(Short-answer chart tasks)

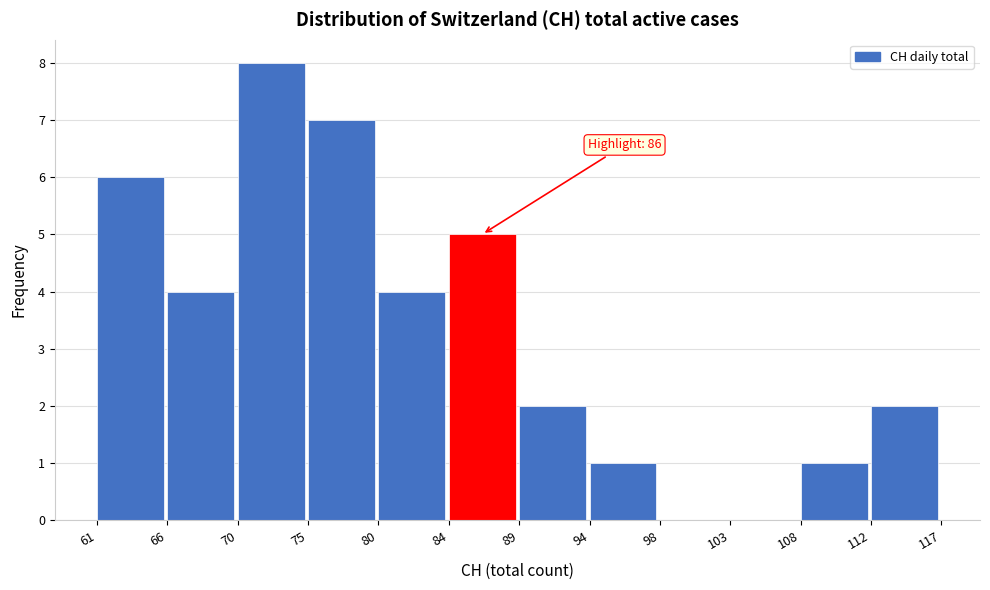

Which range on the x-axis has the tallest bar?

70 to 75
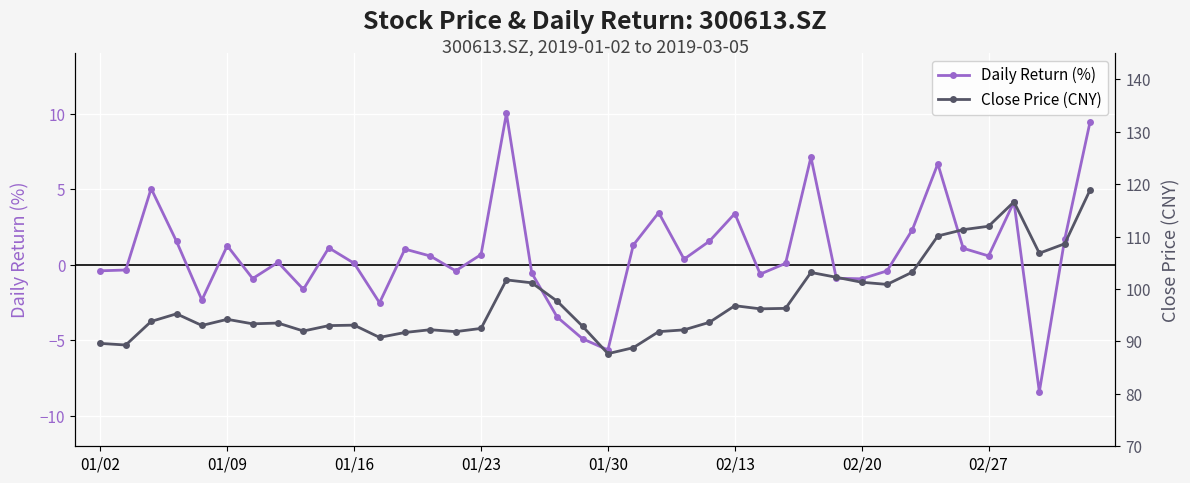

What value does the pct_chg series have at 31?

-0.4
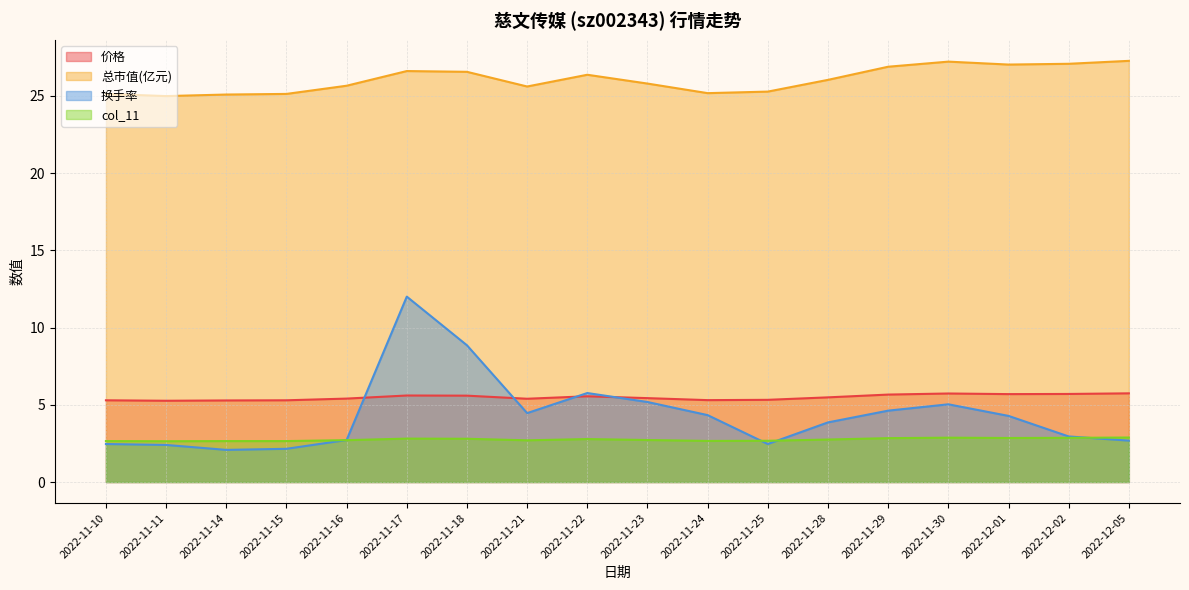

Which series has the widest spread of values?

换手率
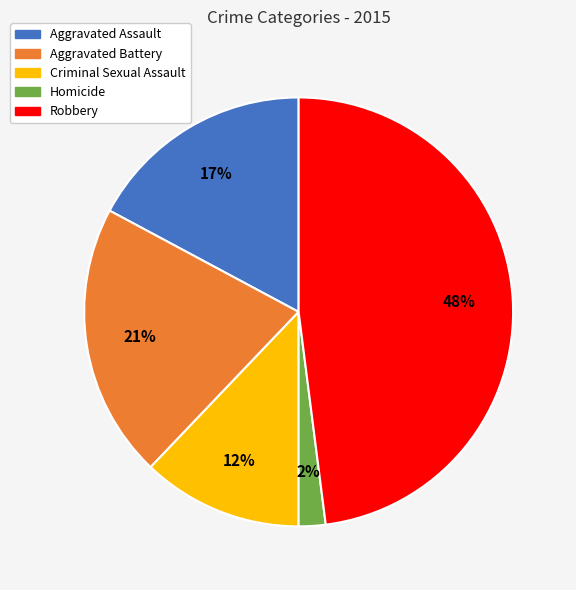

To the nearest percent, what is the average slice percentage?

20%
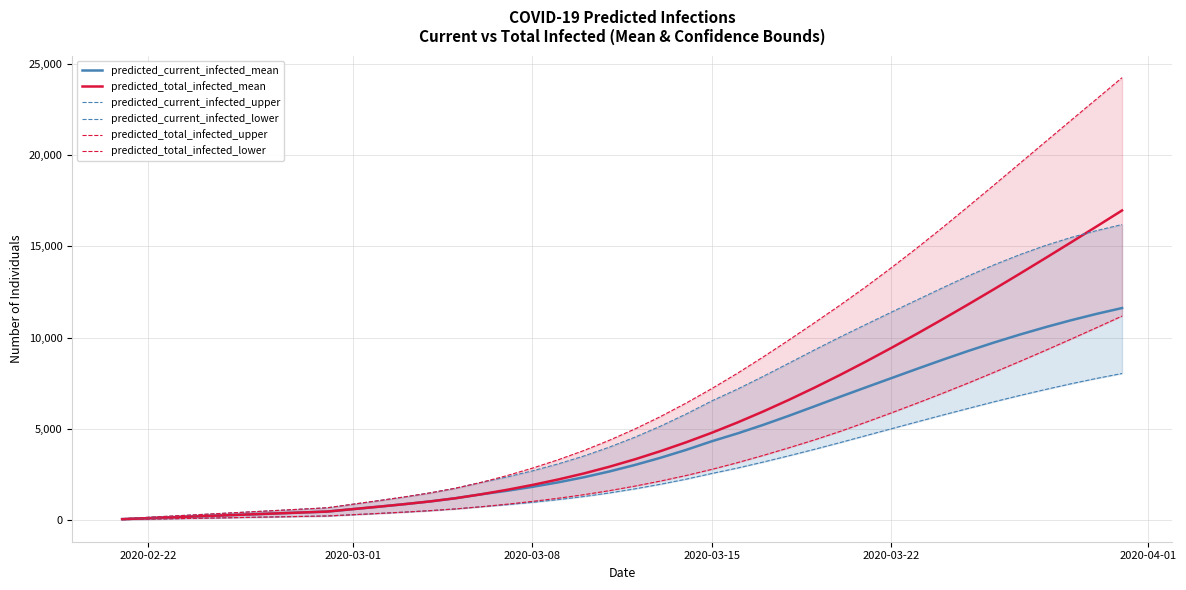

What is the highest value of the predicted_total_infected_mean series?

16973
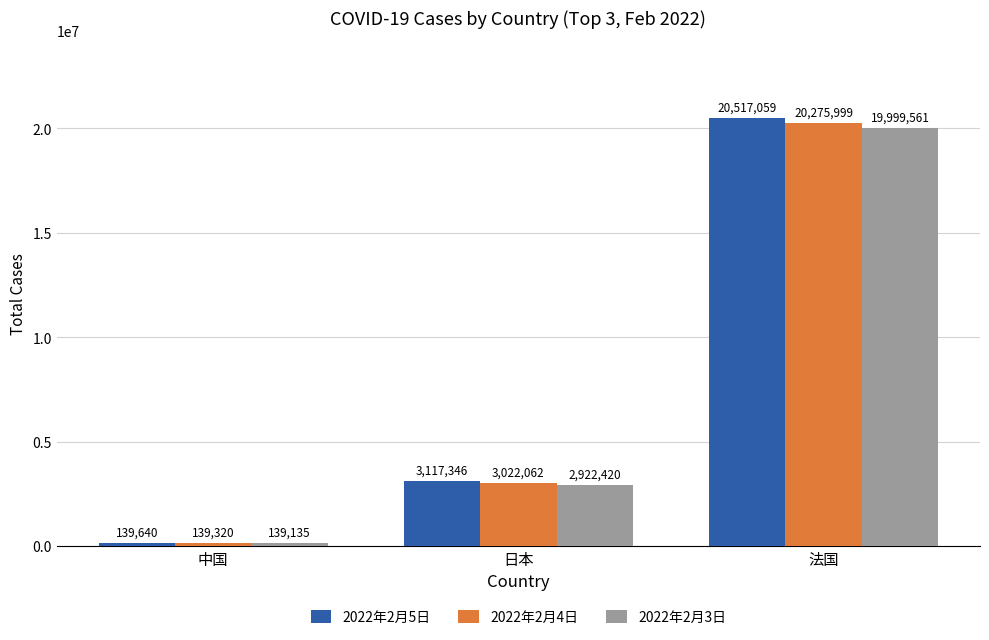

Reading right to left, what are all the values shown in this chart?

2022年2月5日: 法国=20517059	日本=3117346	中国=139640
2022年2月4日: 法国=20275999	日本=3022062	中国=139320
2022年2月3日: 法国=19999561	日本=2922420	中国=139135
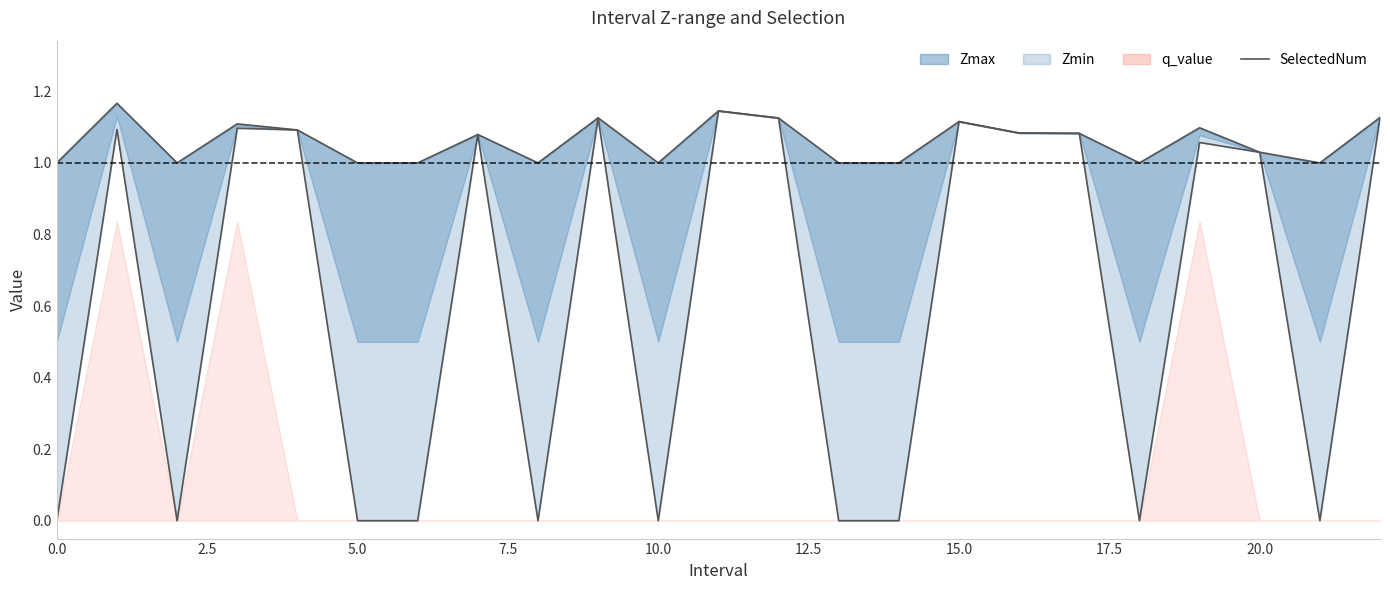

True or false: q_value has more than 0 interior local peaks.

True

Request = Write out the entire listing above line for line without changing anything, but leave out the pictures.

Solution to this exercise =
Which range on the x-axis has the tallest bar?

70 to 75

What value does the pct_chg series have at 31?

-0.4

Which series has the widest spread of values?

换手率

To the nearest percent, what is the average slice percentage?

20%

What is the highest value of the predicted_total_infected_mean series?

16973

Reading right to left, what are all the values shown in this chart?

2022年2月5日: 法国=20517059	日本=3117346	中国=139640
2022年2月4日: 法国=20275999	日本=3022062	中国=139320
2022年2月3日: 法国=19999561	日本=2922420	中国=139135

True or false: q_value has more than 0 interior local peaks.

True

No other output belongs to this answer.